++++ PASSAGE

The Weekest Links

Hi there, stranger. My name is Alice Politics and I'm a freelance writer here on

In the last few months we've been having this internal conversation about a way to increase the visibility of all the great content that is created and circulated on the stress universe - a growing number of streams and pages that are filled with great stuff everyday. We are trying, like most digital media platforms, a number of approaches to better showcase all our content and ideas, as well as the stuff we like, and this post is just another start of one of those strategies.

It will be a weekly - hence the title - short post about what I believe to be interesting stuff. That simple. It won't be necessarily dedicated to original stuff, but it will occasionally do that as well. Don't expect too much text, or analysis, just a few pointers and reminders of some of the best materials flowing through my screen. And so, without further ado, I give you:

The week of the 25th of March to the 1st of April, 2013

In Conversation: Jaron Lanier and James Bridle On Who Owns the Future? (by The School of Life)

Jaron Lanier, of Virtual Reality and Digital Maoism fame, talks to the New Aesthetic's original voice, James Bridle. Instant reblog. Two great minds discussing Lanier's latest book, "Who Owns the Future", and his ideas about the problems with the current architecture of the internet, how big computers ( Google, Facebook, Amazon, Microsoft, etc) end up having an unfair advantage in contemporary networks, and in general how social justice can be reconciled with what Bridle has called ultracapitalism. If you care about these topics, and you should, sit back and listen closely.

A Day in the Life of a Digital Editor, 2013 - by Alexis C. Madrigal

The Atlantic is one of those American media legends. It has lived long enough to witness and struggle with the digital disruption of the century and this piece by Madrigal highlights the difficulties of content creation in the new environment of social media-driven web traffic, attention wars, diminishing budgets. The passion of writing and the contemporary ethics of journalism are beautifully and critically reflected upon in this essential piece for anyone interested in media and communications in the 21st century. Read it now.

Don't Hate Her Because She's Successful, by The Last Psychiatrist

After a few months of radio silence, The Last Psychiatrist comes out of the woods and delivers another sharp critique of the media rhetoric around feminism and its chosen icons, like Sheryl Sandberg and Kim Kardashian. Relentless, funny, insightful, courageous. This piece cuts through the matrix-induced clutter, kicks it hard against the curb, and then proceeds to write down some names. Beyond the Silicon narrative of female empowerment lies another deep, dark, troubled story: check it out.


That's it for this week. Be sure to browse your way through the vast and  mysterious universe, and I'll meet you here next Monday with a few more links. Take good care.

++++++++
++++ EXTRACTED MATERIAL

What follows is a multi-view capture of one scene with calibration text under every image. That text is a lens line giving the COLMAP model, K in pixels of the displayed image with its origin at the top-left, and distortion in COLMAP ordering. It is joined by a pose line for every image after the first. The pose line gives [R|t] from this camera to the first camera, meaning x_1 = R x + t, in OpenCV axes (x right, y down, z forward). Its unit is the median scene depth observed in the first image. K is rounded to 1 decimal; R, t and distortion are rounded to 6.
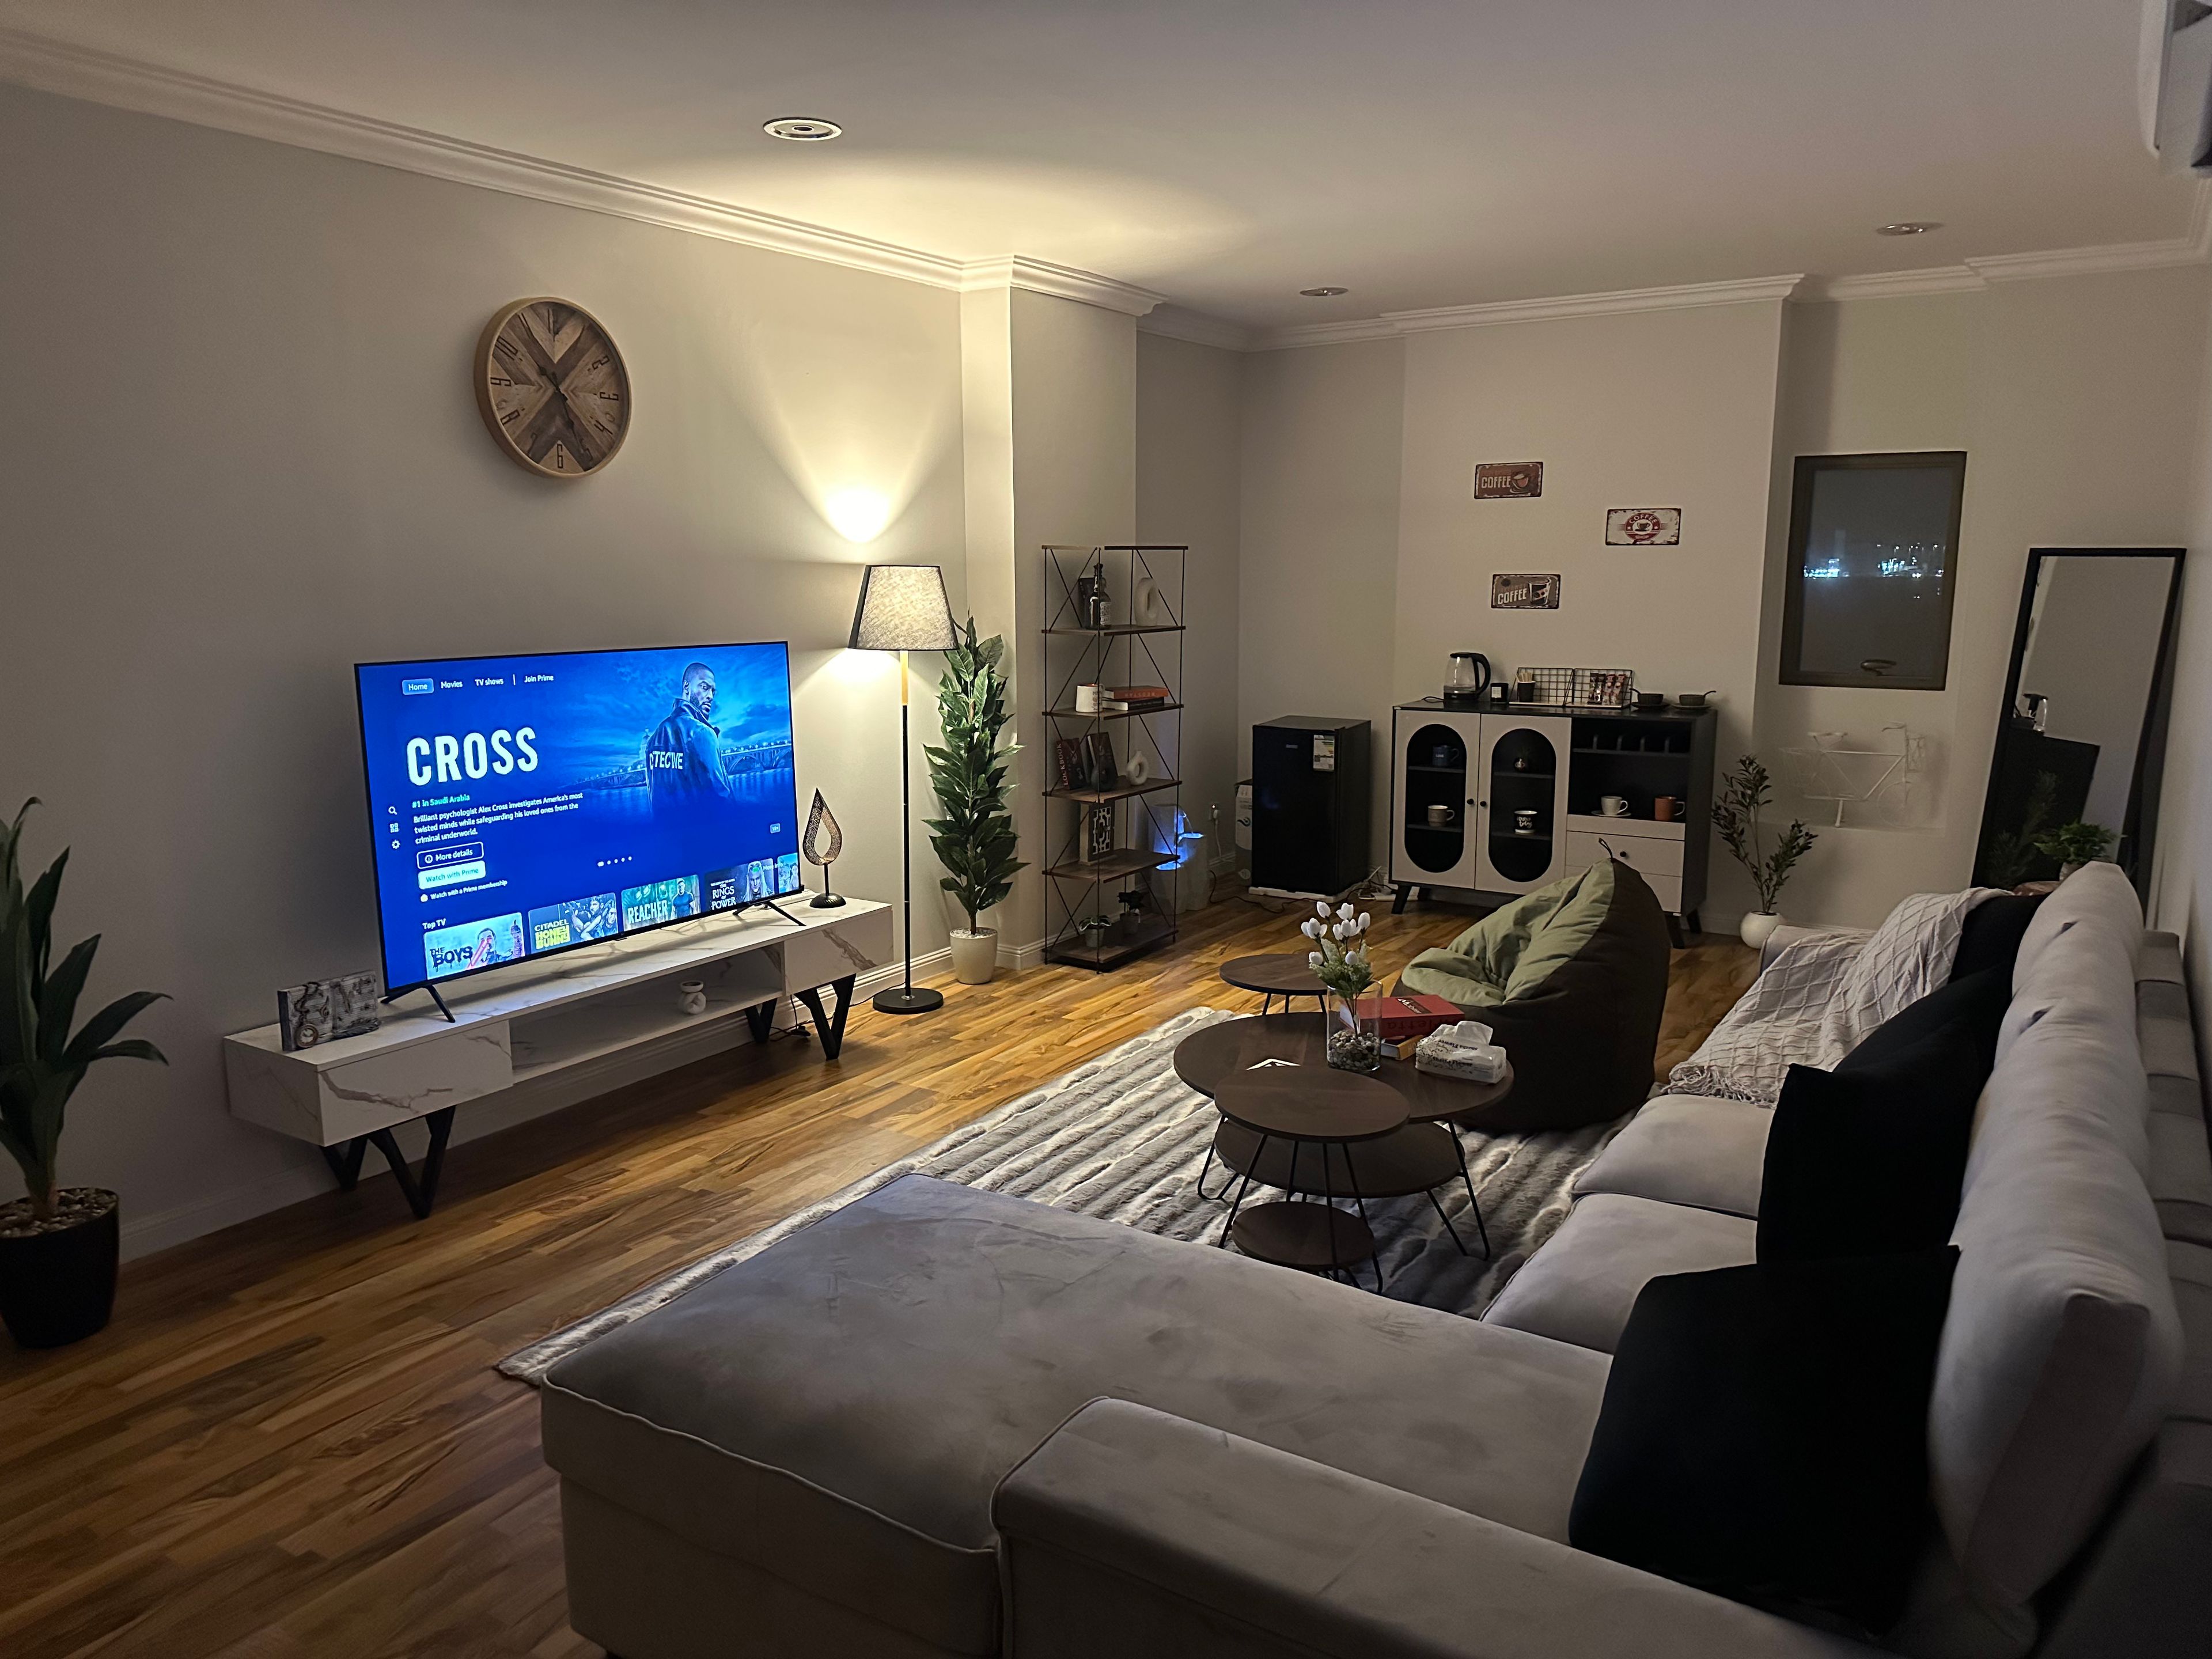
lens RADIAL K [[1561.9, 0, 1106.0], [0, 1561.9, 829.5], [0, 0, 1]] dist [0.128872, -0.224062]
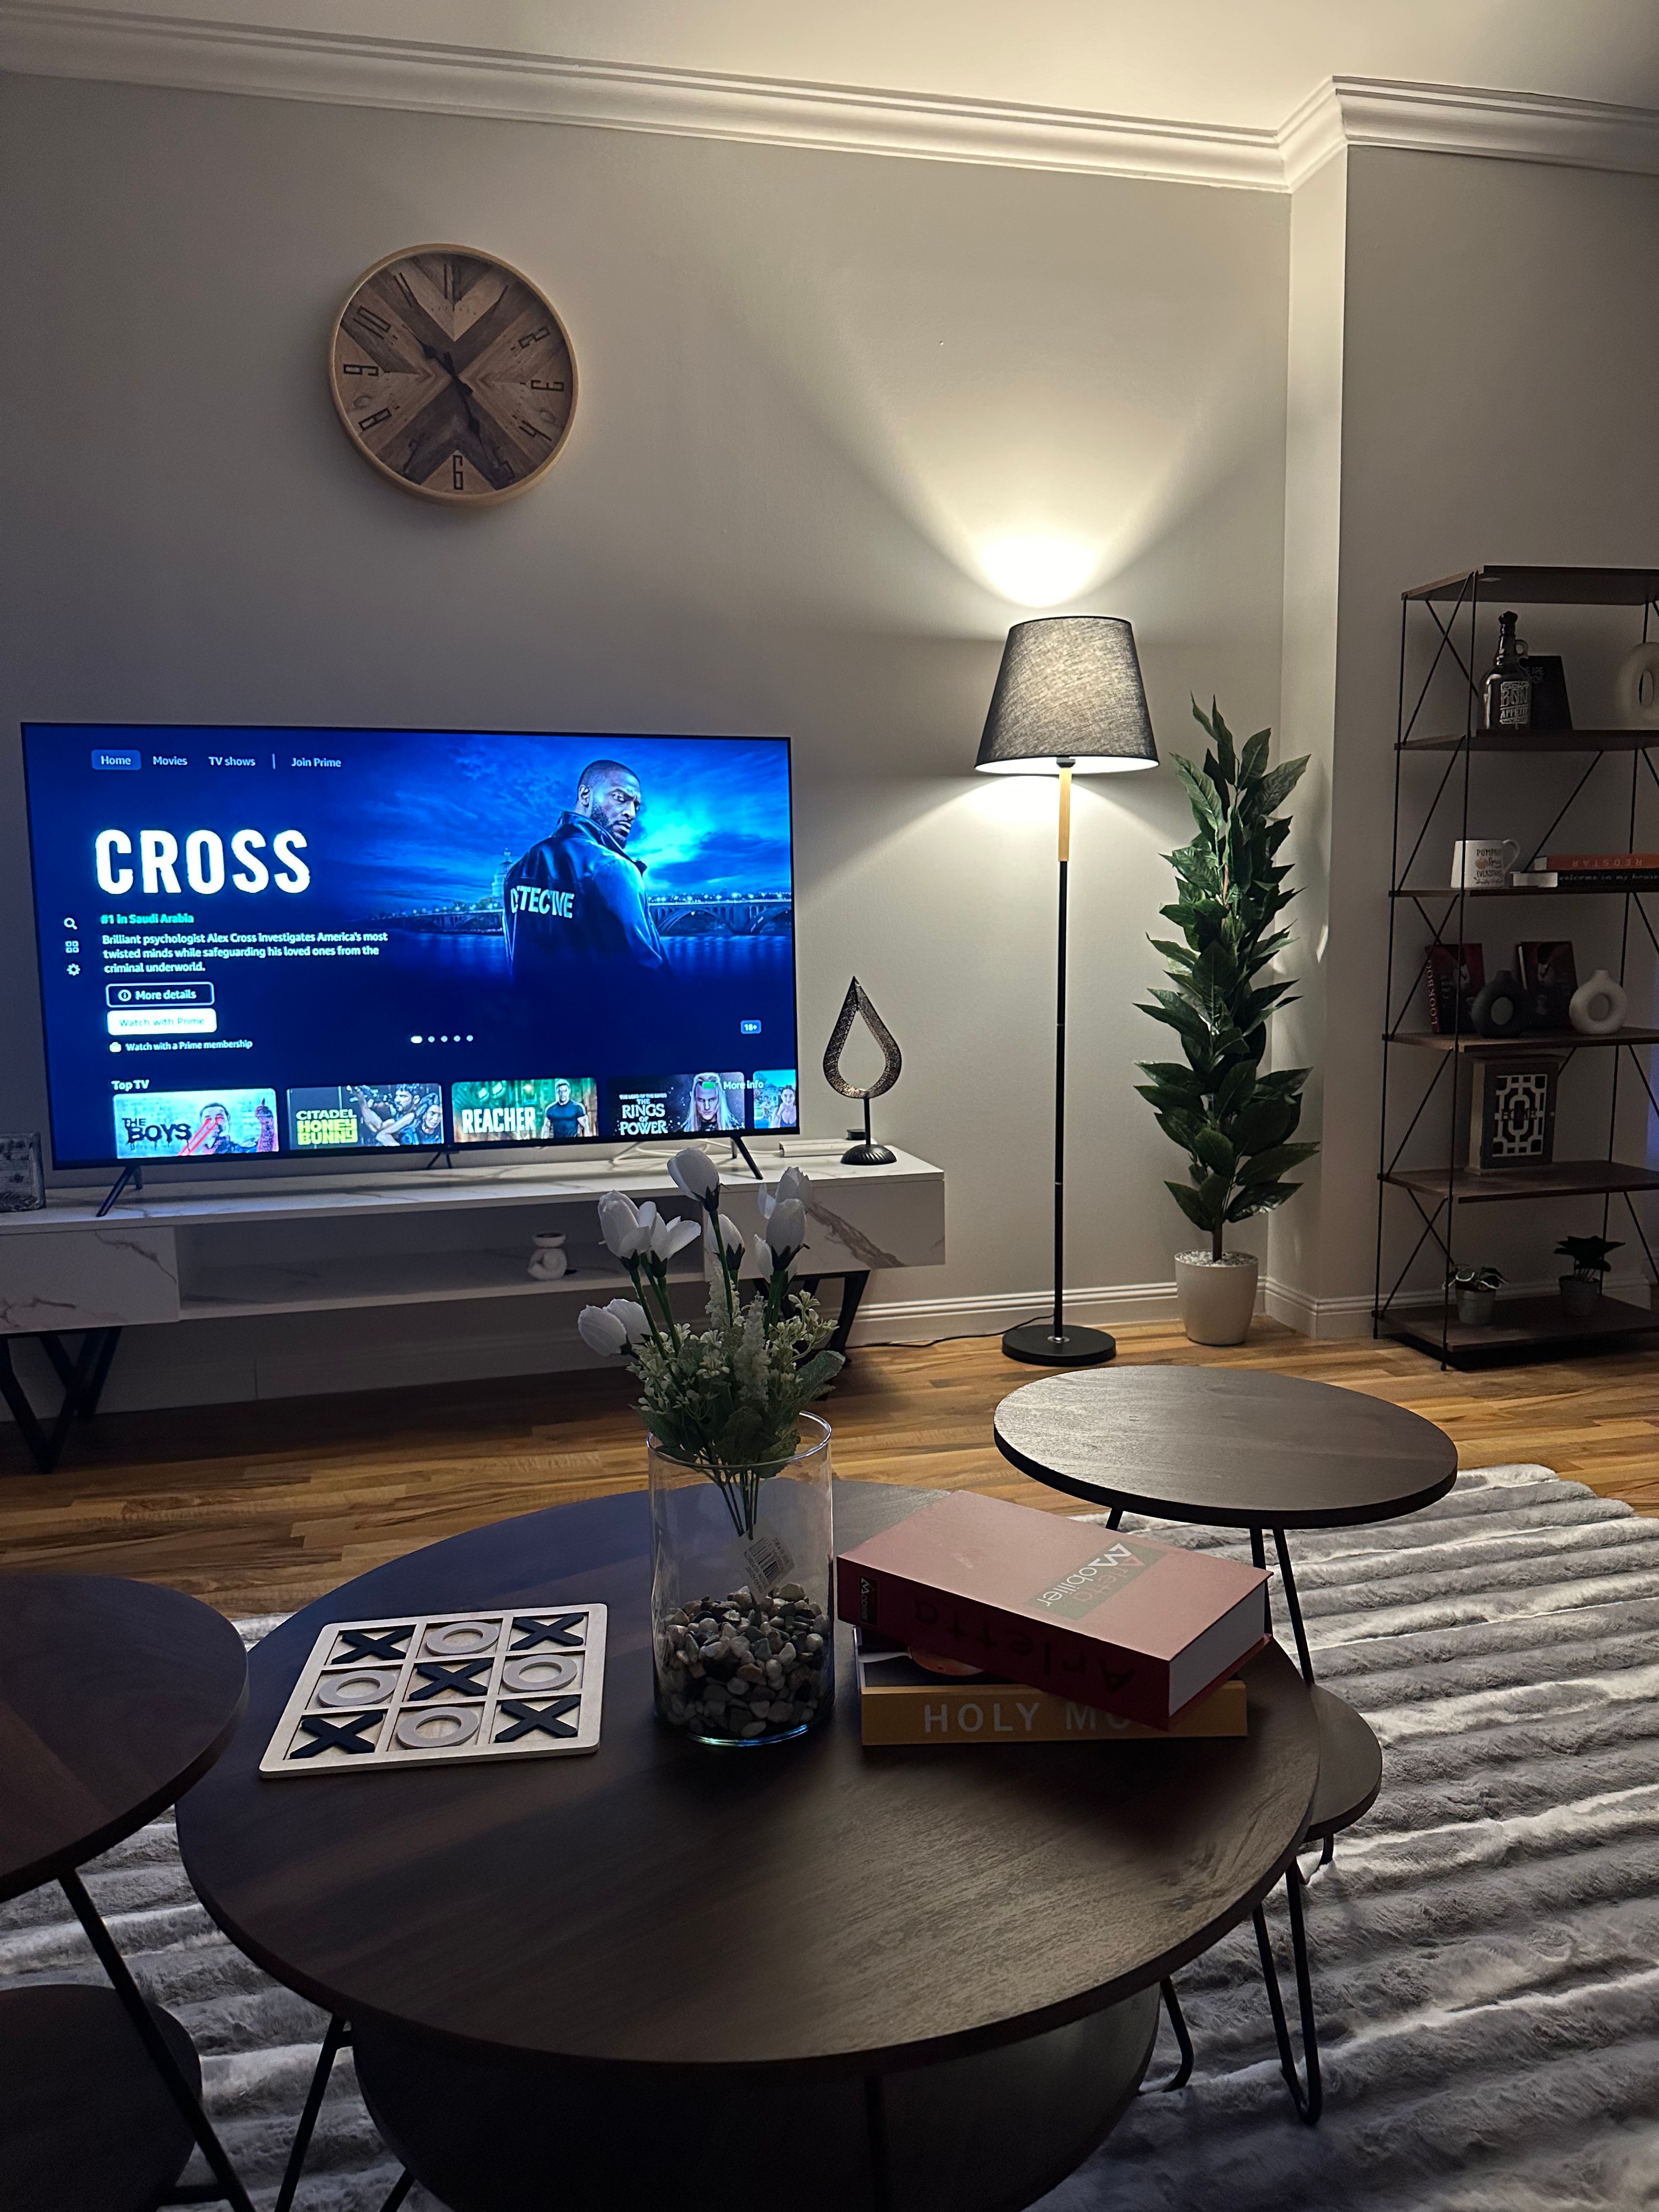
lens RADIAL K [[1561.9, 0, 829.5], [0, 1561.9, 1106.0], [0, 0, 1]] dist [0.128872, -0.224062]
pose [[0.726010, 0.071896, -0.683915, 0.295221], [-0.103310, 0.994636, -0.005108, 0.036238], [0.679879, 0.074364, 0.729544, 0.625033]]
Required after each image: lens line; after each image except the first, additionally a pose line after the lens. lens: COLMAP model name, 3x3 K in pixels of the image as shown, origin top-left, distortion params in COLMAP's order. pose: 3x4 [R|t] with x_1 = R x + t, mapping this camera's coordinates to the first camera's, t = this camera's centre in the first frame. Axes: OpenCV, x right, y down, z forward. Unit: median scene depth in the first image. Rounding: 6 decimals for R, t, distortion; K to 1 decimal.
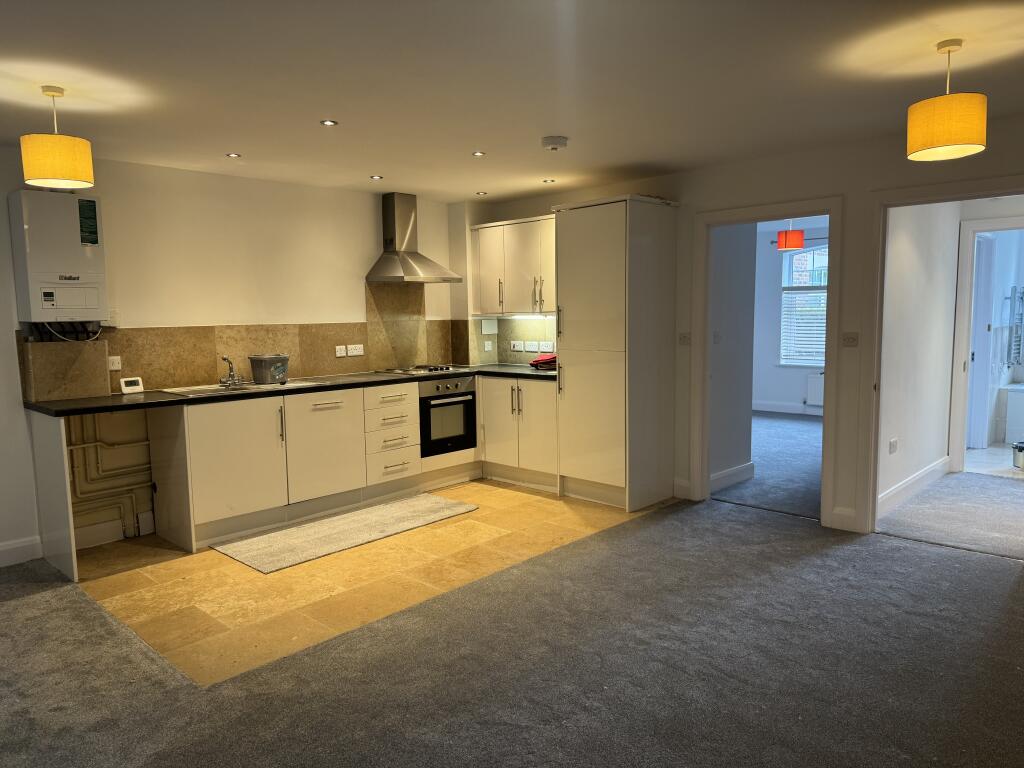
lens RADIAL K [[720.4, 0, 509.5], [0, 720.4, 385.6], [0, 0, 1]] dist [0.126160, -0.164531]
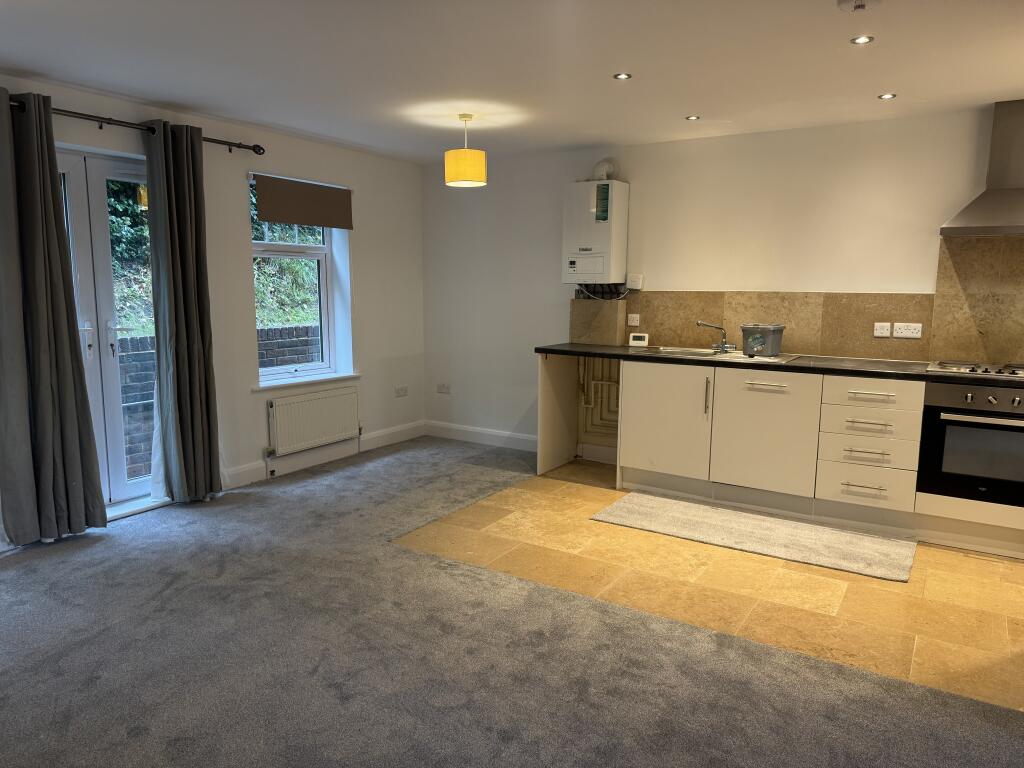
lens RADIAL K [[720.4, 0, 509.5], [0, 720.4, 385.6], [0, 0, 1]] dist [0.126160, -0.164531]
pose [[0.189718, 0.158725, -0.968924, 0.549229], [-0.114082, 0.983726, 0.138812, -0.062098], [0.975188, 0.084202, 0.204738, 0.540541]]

++++++++

Write out the weekly links post word for word, starting with "Don't Hate Her" and going on through "Take good care.". None of the items are needed here.

Don't Hate Her Because She's Successful, by The Last Psychiatrist

After a few months of radio silence, The Last Psychiatrist comes out of the woods and delivers another sharp critique of the media rhetoric around feminism and its chosen icons, like Sheryl Sandberg and Kim Kardashian. Relentless, funny, insightful, courageous. This piece cuts through the matrix-induced clutter, kicks it hard against the curb, and then proceeds to write down some names. Beyond the Silicon narrative of female empowerment lies another deep, dark, troubled story: check it out.


That's it for this week. Be sure to browse your way through the vast and  mysterious universe, and I'll meet you here next Monday with a few more links. Take good care.